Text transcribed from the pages
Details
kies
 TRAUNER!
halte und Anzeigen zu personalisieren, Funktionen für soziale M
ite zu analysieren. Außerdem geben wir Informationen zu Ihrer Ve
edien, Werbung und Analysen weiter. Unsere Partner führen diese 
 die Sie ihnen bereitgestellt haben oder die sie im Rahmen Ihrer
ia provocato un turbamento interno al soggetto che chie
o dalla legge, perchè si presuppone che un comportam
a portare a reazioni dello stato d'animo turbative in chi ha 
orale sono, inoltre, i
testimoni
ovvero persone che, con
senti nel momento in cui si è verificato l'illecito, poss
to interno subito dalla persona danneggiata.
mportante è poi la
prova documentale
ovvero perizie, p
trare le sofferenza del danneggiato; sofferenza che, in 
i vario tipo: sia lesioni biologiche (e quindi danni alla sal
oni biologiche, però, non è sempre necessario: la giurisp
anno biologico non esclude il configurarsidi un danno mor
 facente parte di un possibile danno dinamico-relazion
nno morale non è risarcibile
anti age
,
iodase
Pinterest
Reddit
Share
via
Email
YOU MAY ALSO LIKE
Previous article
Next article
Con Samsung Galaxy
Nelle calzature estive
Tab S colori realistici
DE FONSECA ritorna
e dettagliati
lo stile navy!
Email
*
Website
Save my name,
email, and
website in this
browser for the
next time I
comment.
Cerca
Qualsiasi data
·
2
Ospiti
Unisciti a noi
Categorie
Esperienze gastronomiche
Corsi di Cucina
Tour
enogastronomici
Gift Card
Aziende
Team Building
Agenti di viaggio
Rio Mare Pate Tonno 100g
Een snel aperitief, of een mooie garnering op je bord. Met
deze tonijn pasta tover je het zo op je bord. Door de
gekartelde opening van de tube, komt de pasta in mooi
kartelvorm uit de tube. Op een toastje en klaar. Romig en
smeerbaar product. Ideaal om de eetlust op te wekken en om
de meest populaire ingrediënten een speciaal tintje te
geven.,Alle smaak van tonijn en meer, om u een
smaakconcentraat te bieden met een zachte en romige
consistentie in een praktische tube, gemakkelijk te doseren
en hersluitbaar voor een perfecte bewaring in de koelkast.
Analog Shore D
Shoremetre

Task objective: Repeat the rows word for word, starting at the very first line and ending with the line that contains "edien, Werbung und".

Task answer:
Details
kies
 TRAUNER!
halte und Anzeigen zu personalisieren, Funktionen für soziale M
ite zu analysieren. Außerdem geben wir Informationen zu Ihrer Ve
edien, Werbung und Analysen weiter. Unsere Partner führen diese 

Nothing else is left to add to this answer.